Friday, September 9, 2011

semalam

Yesterday I increased my efforts in lowering my expectations, reduced my level of sorrowness (or more like self pity) and instilled this stuff in me they call "compromise".

I am not sure really if I felt any better. I still didnt feel loved .

Sometimes we can just tell ourselves to delay going through the painful process but inevitably one has to go through it. Its not a choice. I wish it was.

I wish I had a choice not to fall in love. I wish I had a choice not to miss someone dreadfully. I wish I had a choice not to get disappointed when the person I so miss so much is away most of the time.I wish my heart wouldnt hurt when he breaks his promises.

I really do because it hurts so bloody bad and it seems to take forever for the pain to pass.

Sometimes..i think i do not have a right to feel this way. Maybe normal people do not go through this because they are compromising, kind and sincere.

He told me he has through his experiences achieved these choices and for that I must envy him. It will hurt him him less too.

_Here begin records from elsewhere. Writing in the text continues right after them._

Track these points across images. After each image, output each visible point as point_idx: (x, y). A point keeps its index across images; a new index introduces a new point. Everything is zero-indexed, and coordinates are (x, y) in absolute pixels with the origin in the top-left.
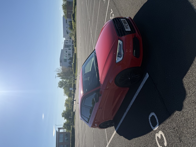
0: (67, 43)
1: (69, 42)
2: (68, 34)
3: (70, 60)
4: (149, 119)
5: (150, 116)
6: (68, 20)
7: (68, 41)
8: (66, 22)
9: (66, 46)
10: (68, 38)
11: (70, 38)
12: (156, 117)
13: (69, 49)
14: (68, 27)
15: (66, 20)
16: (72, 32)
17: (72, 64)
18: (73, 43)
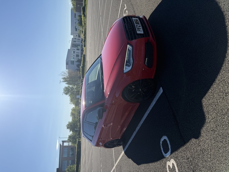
0: (75, 41)
1: (78, 41)
2: (77, 31)
3: (78, 62)
4: (161, 143)
5: (162, 140)
6: (77, 14)
7: (77, 39)
8: (75, 16)
9: (74, 45)
10: (77, 36)
11: (79, 36)
12: (168, 142)
13: (78, 49)
14: (77, 22)
15: (75, 14)
16: (81, 29)
17: (81, 67)
18: (82, 42)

He also said he has tried in the past saving relationships by compromising and changing and it has never worked. My heart shattered to pieces and I cried like I have never cried before when he said that to me. He was sincere but in that sincerity there were also elements of wickedness and cruelty. Lack of empathy for the pain that I was going through. I prayed and asked God to please give me the strength to deal with him. I have been warned of this-premonition but as I have always been- I believe some people do change.

My Best Friend MIguel is here and he is either gonna make me happy or sadder.